The Laughing Corpse - Laurell K. Hamilton [64]
I dried my hands on the blanket. No sense getting blood on anything else.
Sigmund, the penguin I occasionally slept with, was barely spattered. Just a few specks across his fuzzy white belly. Small blessings. I almost tucked him under my arm to hold while I gave a statement. Dolph probably wouldn’t tell. I put Sigmund a little farther from the worst stains, as if that would help. Seeing the stupid toy tucked safely in a corner did make me feel better. Great.
Zerbrowski was peering at the aquarium. He glanced my way. “These are the biggest freaking angelfish I’ve ever seen. You could fry some of ’em up in a pan.”
“Leave the fish alone, Zerbrowski,” I said.
He grinned. “Sure, just a thought.”
Back in the kitchen Dolph sat with his hands folded on the tabletop. His face unreadable. If he was upset that I’d almost cashed it in tonight, he didn’t show it. But then Dolph didn’t show much of anything, ever. The most emotion I’d ever seen him display was about this case. The killer zombie. Butchered civilians.
“You want some coffee?” I asked.
“Sure.”
“Me, too,” Zerbrowski said.
“Only if you say please.”
He leaned against the wall just outside the kitchen. “Please.”
I got a bag of coffee out of the freezer.
“You keep the coffee in the freezer?” Zerbrowski said.
“Hasn’t anyone ever fixed real coffee for you?” I asked.
“My idea of gourmet coffee is Taster’s Choice.”
I shook my head. “Barbarian.”
“If you two are finished with clever repartee,” Dolph said, “could we start the statement now?” His voice was softer than his words.
I smiled at him and at Zerbrowski. Damned if it wasn’t nice to see both of them. I must have been hurt worse than I knew to be happy to see Zerbrowski.
“I was asleep minding my own business when I woke up to find a zombie standing over me.” I measured beans and poured them into the little black coffee grinder that I’d bought because it matched the coffee maker.
“What woke you?” Dolph asked.
I pressed the button on the grinder and the rich smell of fresh ground coffee filled the kitchen. Ah, heaven.
“I smelled corpses,” I said.
“Explain.”
“I was dreaming, and I smelled rotting corpses. It didn’t match the dream. It woke me.”
“Then what?” He had his ever present notebook out. Pen poised.
I concentrated on each small step to making the coffee and told Dolph everything, including my suspicions about Señora Salvador. The coffee was beginning to perk and fill the apartment with that wonderful smell that coffee always has by the time I finished.
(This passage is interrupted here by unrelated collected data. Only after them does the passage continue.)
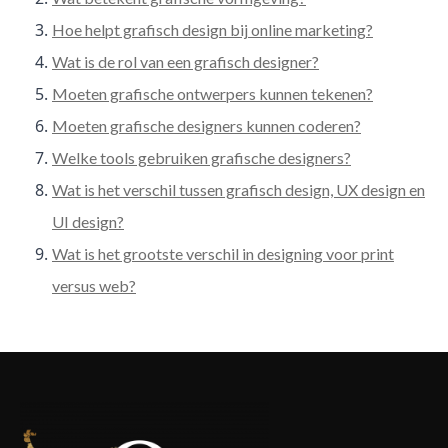
Hoe helpt grafisch design bij online marketing?
Wat is de rol van een grafisch designer?
Moeten grafische ontwerpers kunnen tekenen?
Moeten grafische designers kunnen coderen?
Welke tools gebruiken grafische designers?
Wat is het verschil tussen grafisch design, UX design en
UI design?
Wat is het grootste verschil in designing voor print
versus web?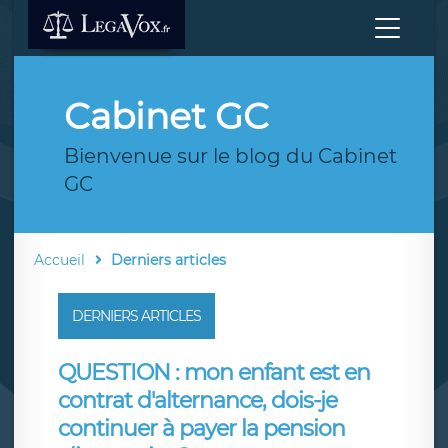
Cabinet GC
Bienvenue sur le blog du Cabinet
GC
Accueil
Derniers articles
DERNIERS ARTICLES
QUESTION : mon enfant est en
contrat d'alternance, dois-je
continuer à payer la pension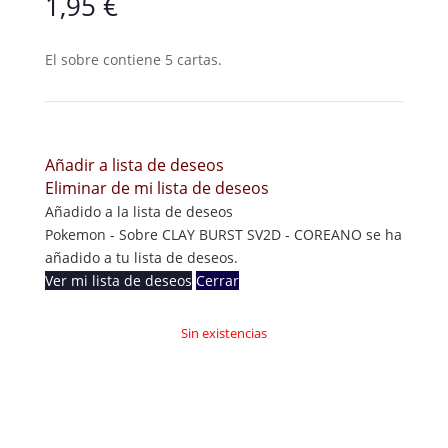
1,95
€
El sobre contiene 5 cartas.
Añadir a lista de deseos
Eliminar de mi lista de deseos
Añadido a la lista de deseos
Pokemon - Sobre CLAY BURST SV2D - COREANO se ha
añadido a tu lista de deseos.
Ver mi lista de deseos
Cerrar
Sin existencias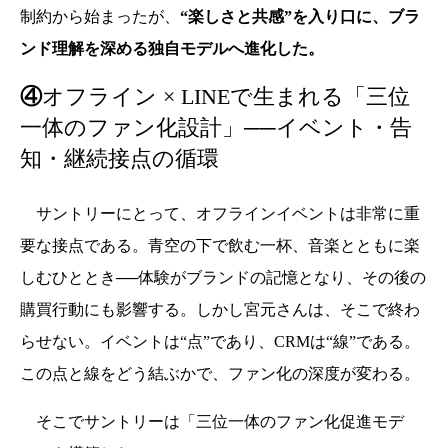
制約から始まったが、
“楽しさと共感”を入り口に、ブラ
ンド理解を深める独自モデルへ進化した。
④
オフライン × LINEで生まれる「三位
一体のファン化設計」──イベント・告
知・継続接点の循環
サントリーにとって、オフラインイベントは非常に重
要な接点である。青空の下で飲む一杯、音楽とともに楽
しむひととき──体験がブランドの記憶となり、その後の
購買行動にも影響する。
しかし宮元さんは、そこで終わ
らせない。イベントは“点”であり、CRMは“線”である。
この点と線をどう結ぶかで、ファン化の深度が変わる。
そこでサントリーは「三位一体のファン化促進モデ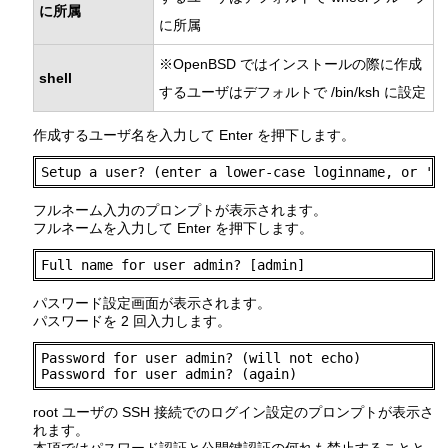
に所属
に所属
※OpenBSD ではインストールの際に作成
shell
するユーザはデフォルトで /bin/ksh に設定
作成するユーザ名を入力して Enter を押下します。
Setup a user? (enter a lower-case loginname, or 'n
フルネーム入力のプロンプトが表示されます。
フルネームを入力して Enter を押下します。
Full name for user admin? [admin]
パスワード設定画面が表示されます。
パスワードを 2 回入力します。
Password for user admin? (will not echo)

Password for user admin? (again)
root ユーザの SSH 接続でのログイン設定のプロンプトが表示さ
れます。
“So you think Dominga Salvador is our zombie raiser?” Dolph said.
“Yes.”
He stared at me across the small table. His eyes were very serious. “Can you prove it?”
“No.”
He took a deep breath, closing his eyes for a moment. “Great, just great.”
“The coffee smells done,” Zerbrowski said. He was sitting on the floor, back propped against the kitchen doorway.
I got up and poured the coffee. “If you want sugar or cream, help yourself.” I put the cream, real cream, out on the kitchen counter along with the sugar bowl. Zerbrowski took a lot of sugar and a dab of cream. Dolph went for black. It was the way I took it most of the time. Tonight I added cream and sweetened it. Real cream in real coffee. Yum, yum.
“If we could get you inside Dominga’s house, could you find proof?” Dolph asked.
“Proof of something, sure, but of raising the killer zombie . . .” I shook my head. “If she did raise it and it got away, then she won’t want to be tied to it. She’ll have destroyed all the proof, just to save face.”
“I want her for this,” Dolph said.
“Me, too.”
“She might also try and kill you again,” Zerbrowski said from the doorway. He was blowing on his coffee to cool it.
“No joke,” I said.
“You think she’ll try again?” Dolph asked.